Place crock pot insert on stovetop and heat on medium-high. Add 2 tablespoons bacon fat.
Season pork liberally with salt and pepper on all sides, and add to the heated pan. Sear pork about 3-5 minutes per side, until browned.
While roast is browning, cut onion in half, then slice into thin half moons. Repeat with fennel and apple. If using fresh herbs, remove thyme from stalk and roughly chop sage. In a small bowl whisk together bone broth or stock, apple cider, and Dijon mustard. Set aside.
Once the pork is browned, turn off burner and remove pan from the heat. Using pot holders, carefully transfer the pot to the crock pot base. Nestle onions, fennel, and apple around the roast. Sprinkle with herbs and seasonings, then pour stock mixture on top.
Cover with the lid and set timer to 4 hours on low heat. If you're in a rush, cook on high for 2 hours. Once done cooking, remove pork to a plate, cover with foil, and let rest.

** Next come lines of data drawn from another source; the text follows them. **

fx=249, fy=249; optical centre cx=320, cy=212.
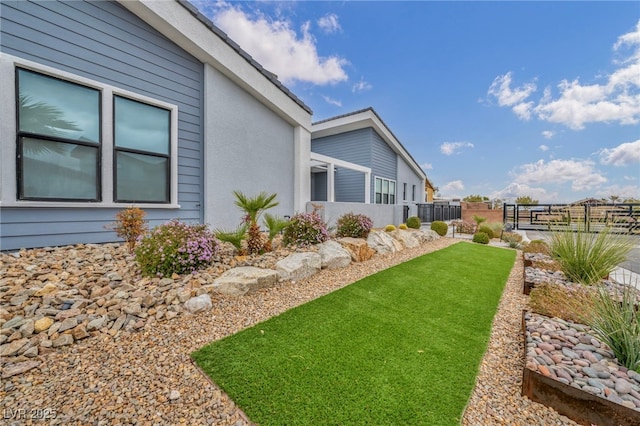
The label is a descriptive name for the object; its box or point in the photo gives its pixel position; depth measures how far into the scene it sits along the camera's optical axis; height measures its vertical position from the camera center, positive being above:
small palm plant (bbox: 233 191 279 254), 4.67 -0.28
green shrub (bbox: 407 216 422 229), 12.27 -0.69
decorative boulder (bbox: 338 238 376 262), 5.59 -0.93
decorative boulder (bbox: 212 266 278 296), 3.39 -1.06
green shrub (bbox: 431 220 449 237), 11.11 -0.84
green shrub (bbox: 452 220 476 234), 12.34 -0.90
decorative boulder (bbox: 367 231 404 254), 6.59 -0.95
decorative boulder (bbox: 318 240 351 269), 4.95 -0.98
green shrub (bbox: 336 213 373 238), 6.92 -0.53
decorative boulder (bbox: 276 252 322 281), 4.12 -1.02
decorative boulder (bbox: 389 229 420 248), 7.69 -0.93
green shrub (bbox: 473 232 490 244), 9.47 -1.08
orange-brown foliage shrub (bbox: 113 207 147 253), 4.14 -0.37
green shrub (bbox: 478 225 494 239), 10.45 -0.87
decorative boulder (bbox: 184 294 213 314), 2.96 -1.19
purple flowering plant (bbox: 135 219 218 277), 3.50 -0.67
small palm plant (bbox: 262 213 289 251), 4.99 -0.42
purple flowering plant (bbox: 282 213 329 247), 5.53 -0.56
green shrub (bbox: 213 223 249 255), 4.39 -0.56
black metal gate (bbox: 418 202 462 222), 16.26 -0.18
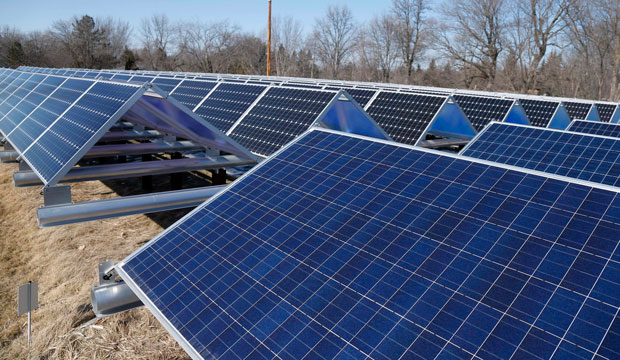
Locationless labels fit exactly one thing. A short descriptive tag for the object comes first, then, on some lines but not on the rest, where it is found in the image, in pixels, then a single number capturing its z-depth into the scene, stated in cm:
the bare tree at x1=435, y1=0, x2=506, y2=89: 5762
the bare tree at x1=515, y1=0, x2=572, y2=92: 5222
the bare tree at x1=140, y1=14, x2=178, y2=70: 8843
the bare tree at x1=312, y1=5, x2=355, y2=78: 7694
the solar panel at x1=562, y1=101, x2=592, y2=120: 2119
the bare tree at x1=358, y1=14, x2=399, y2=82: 7006
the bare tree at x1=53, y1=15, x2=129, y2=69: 8025
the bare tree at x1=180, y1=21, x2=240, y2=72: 8925
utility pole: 4269
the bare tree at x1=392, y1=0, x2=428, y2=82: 6631
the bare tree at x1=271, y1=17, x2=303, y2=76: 7700
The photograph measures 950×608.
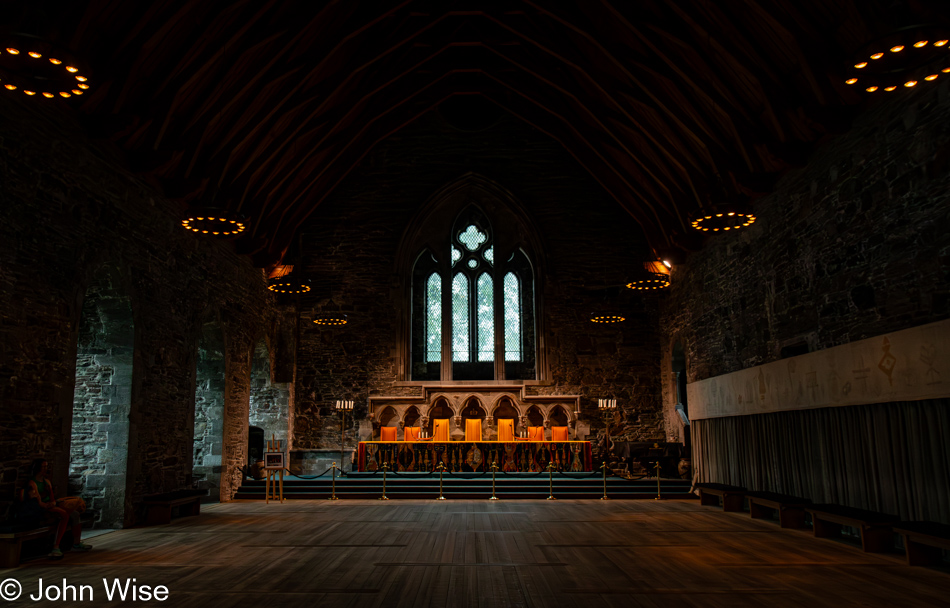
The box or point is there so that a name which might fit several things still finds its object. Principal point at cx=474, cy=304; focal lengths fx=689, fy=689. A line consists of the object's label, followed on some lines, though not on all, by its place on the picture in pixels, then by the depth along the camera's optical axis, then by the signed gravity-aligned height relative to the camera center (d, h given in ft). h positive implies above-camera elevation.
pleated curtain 23.12 -1.58
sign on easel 38.32 -2.20
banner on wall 22.31 +1.62
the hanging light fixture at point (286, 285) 43.57 +8.97
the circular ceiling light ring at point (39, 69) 16.53 +9.19
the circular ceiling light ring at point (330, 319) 49.19 +7.65
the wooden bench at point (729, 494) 35.09 -3.82
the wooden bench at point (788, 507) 29.09 -3.76
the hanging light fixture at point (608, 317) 47.85 +7.20
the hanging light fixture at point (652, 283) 43.55 +8.62
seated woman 22.62 -2.11
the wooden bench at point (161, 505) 31.68 -3.45
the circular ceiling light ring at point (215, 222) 29.12 +8.83
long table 48.93 -2.19
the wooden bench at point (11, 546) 21.02 -3.43
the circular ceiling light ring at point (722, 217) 29.66 +8.80
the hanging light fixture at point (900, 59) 17.43 +9.34
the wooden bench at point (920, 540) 20.38 -3.70
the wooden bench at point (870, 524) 23.38 -3.68
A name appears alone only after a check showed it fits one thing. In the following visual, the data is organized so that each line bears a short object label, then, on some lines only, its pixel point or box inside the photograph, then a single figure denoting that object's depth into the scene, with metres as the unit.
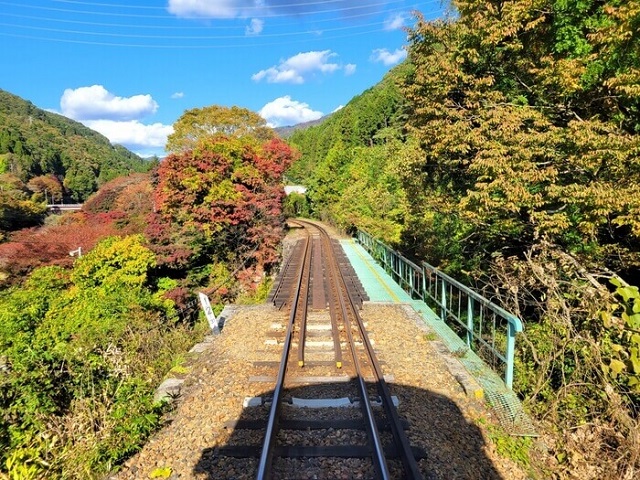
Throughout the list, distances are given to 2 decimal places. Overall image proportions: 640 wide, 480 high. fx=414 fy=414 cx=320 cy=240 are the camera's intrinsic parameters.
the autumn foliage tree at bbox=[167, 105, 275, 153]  36.34
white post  8.35
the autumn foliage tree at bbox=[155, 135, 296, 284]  16.97
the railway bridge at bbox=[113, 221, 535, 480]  4.13
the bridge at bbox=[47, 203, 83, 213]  50.69
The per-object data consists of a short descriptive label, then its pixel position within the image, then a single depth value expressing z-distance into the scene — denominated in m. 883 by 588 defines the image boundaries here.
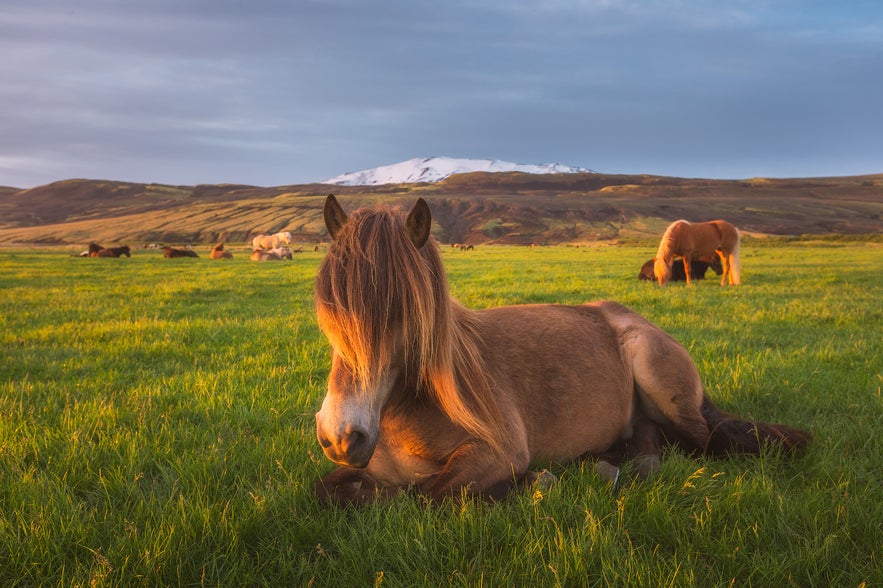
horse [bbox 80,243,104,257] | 36.67
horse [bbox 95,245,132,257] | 36.22
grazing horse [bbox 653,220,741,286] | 17.98
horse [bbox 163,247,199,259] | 36.47
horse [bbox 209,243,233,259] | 35.69
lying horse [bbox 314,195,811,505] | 2.44
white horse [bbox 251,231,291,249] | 46.72
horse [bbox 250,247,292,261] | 35.03
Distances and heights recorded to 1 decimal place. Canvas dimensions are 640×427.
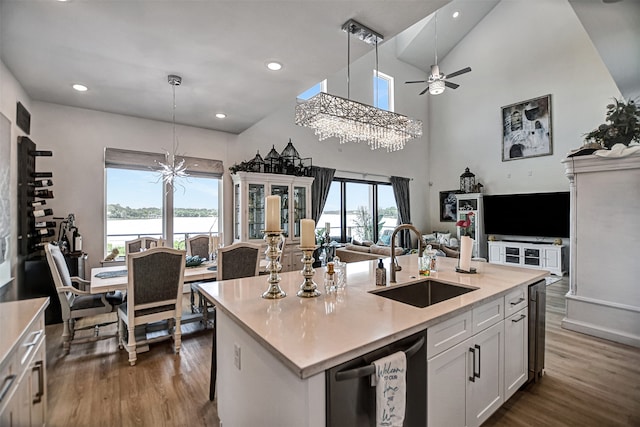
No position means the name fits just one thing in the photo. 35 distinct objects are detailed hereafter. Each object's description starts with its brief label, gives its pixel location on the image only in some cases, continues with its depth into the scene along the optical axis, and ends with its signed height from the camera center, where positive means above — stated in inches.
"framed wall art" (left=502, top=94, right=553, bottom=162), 268.4 +76.2
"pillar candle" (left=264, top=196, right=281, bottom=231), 61.0 -1.0
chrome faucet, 76.9 -11.7
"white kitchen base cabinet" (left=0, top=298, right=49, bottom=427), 42.4 -25.5
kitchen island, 38.7 -19.2
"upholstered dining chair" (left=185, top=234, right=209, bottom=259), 165.9 -20.3
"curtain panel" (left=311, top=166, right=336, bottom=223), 251.0 +17.2
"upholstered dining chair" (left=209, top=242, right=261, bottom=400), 109.2 -19.8
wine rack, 130.4 +3.4
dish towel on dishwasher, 42.4 -26.6
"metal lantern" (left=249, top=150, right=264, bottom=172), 201.2 +32.0
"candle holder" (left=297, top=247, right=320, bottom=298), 63.3 -15.4
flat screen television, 255.9 -4.8
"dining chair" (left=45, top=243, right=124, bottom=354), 105.0 -35.4
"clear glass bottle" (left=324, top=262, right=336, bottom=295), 67.0 -16.3
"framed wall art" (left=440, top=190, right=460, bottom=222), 330.3 +4.8
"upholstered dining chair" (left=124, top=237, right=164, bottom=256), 149.1 -17.1
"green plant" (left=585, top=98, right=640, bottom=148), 120.2 +34.4
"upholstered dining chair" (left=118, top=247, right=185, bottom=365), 100.5 -29.4
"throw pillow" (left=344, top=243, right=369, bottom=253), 210.6 -28.4
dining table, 103.0 -26.2
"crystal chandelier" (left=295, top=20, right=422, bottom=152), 114.3 +38.5
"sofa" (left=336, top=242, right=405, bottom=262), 193.3 -30.0
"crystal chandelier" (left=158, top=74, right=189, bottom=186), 185.7 +33.1
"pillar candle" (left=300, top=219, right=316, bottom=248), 62.3 -5.2
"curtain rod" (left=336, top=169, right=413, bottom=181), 273.9 +36.0
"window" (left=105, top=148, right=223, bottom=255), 177.2 +7.0
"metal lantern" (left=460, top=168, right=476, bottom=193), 308.7 +29.8
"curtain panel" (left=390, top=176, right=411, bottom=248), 312.0 +9.3
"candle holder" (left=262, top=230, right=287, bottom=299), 61.7 -12.2
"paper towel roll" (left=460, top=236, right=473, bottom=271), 89.4 -13.5
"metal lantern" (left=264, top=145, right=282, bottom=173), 210.8 +35.4
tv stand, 252.1 -42.2
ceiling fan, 165.8 +73.0
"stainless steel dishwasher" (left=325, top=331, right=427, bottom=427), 39.5 -26.8
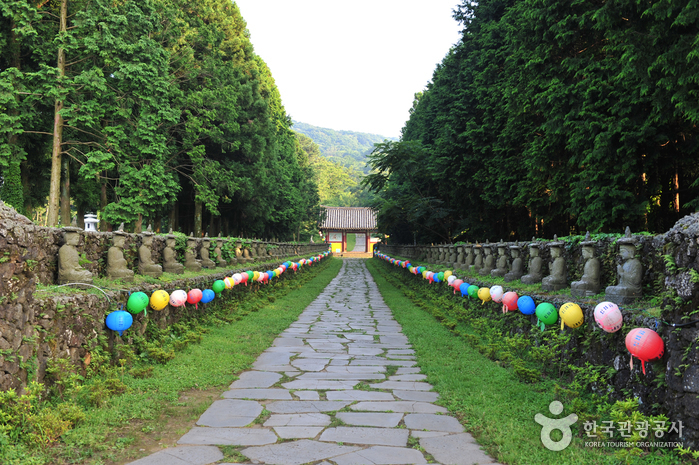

Meanwhile, transfer pot back to the stovetop. On medium heat, bring mixture to a boil, then reduce to maintain a simmer. Let cook about 10 minutes, or until sauce reduces to your preferred consistency.
Slice roast into pieces and serve immediately with pan sauce on the side.
Notes
You can sub pork shoulder for tenderloin, however the appearance and texture will differ.
Our favorite sides with this dish include roasted Brussel sprouts, winter squash, or a harvest salad.